### Problem to work on
Pick out every line in the records below that contains the string "True", and copy each of those lines unchanged.

### Data listing
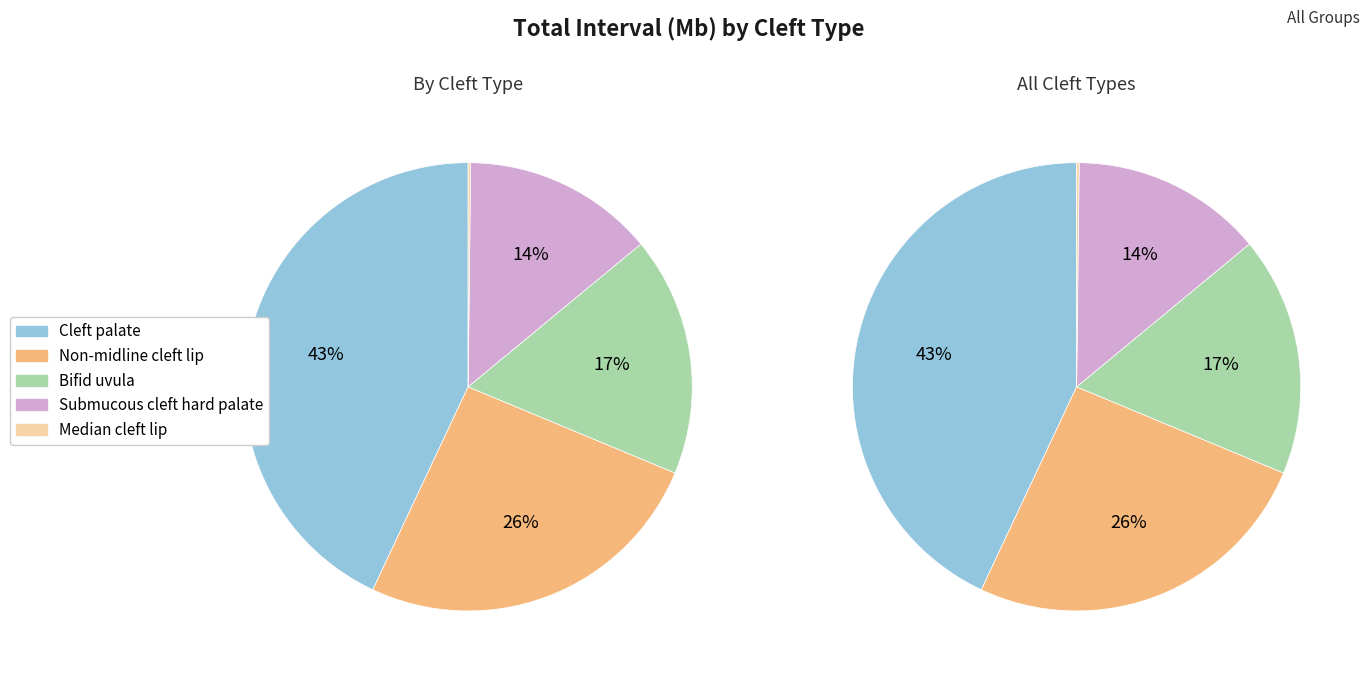

True or false: Bifid uvula accounts for 17% of the total.

True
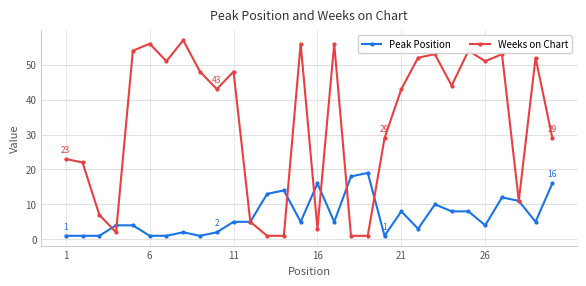

Reading left to right, extract all data points from this chart.

Peak Position: 1	1	1	4	4	1	1	2	1	2	5	5	13	14	5	16	5	18	19	1	8	3	10	8	8	4	12	11	5	16
Weeks on Chart: 23	22	7	2	54	56	51	57	48	43	48	5	1	1	56	3	56	1	1	29	43	52	53	44	54	51	53	11	52	29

### Task result
True or false: Bifid uvula accounts for 17% of the total.
True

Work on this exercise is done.